From: Impact of Pharmacists’ audit on improving the quality of prescription of dabigatran etexilate methanesulfonate: a retrospective study

Descriptions in prescribing information

Criteria

Indication

• Prevention of strokes and systemic thromboembolic complications in patients with non-valvular atrial fibrillation

Contraindications

• Severe renal dysfunction (CLcr < 30 mL/min or eGFR < 30 mL/min/1.73 m2a)

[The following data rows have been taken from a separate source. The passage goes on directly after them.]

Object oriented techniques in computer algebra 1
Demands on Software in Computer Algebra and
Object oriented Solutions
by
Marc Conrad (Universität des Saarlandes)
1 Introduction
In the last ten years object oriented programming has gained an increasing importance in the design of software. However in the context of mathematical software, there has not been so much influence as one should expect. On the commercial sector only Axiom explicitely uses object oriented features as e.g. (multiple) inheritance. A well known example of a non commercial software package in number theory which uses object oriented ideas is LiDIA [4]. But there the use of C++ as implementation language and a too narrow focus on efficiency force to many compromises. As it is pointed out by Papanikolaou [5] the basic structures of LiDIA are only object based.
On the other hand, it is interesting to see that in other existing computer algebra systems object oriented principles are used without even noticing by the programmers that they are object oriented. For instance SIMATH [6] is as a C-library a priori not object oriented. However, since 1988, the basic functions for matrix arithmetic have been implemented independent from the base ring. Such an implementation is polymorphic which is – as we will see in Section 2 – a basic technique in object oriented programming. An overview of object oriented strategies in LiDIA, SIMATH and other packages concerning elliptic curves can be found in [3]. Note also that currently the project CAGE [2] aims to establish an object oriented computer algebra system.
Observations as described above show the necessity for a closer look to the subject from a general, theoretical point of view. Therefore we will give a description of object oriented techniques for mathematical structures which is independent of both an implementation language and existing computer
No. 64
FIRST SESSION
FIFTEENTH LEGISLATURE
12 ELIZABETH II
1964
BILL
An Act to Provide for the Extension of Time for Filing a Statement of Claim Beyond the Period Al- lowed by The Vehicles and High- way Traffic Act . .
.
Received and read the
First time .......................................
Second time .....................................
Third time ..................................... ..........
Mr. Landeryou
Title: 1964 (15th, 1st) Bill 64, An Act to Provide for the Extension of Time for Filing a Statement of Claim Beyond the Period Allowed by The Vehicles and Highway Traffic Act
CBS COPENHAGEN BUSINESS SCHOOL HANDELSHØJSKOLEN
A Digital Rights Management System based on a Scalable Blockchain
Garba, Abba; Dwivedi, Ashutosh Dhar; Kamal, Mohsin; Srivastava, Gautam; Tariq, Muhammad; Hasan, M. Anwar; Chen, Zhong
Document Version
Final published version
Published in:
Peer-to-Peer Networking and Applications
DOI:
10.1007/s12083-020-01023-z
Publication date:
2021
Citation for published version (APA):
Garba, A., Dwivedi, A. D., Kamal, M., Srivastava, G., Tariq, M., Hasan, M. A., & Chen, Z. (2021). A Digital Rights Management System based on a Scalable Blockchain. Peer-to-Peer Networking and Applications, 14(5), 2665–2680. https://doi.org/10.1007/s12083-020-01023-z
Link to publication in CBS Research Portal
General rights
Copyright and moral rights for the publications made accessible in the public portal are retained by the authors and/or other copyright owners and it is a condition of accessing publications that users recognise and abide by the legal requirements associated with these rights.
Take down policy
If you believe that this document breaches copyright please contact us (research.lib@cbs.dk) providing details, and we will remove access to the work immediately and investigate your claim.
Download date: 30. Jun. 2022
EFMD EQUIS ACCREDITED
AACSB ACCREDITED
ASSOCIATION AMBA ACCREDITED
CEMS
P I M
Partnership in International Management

• Active bleeding or hemorrhagic diathesis

• Clinical complications associated with high-risk of bleeding (cerebral hemorrhage) within 6 months

• Concomitant indwelling of spinal or epidural catheter

• Concomitant oral administration of itraconazole

• History of serious hypersensitivity reaction to Prazaxa®

Instruction of dose reduction (300 mg/day to 220 mg/day)

• Moderate renal dysfunction (CLcr 30–50 mL/min or eGFR 30–50 mL/min/1.73 m2a)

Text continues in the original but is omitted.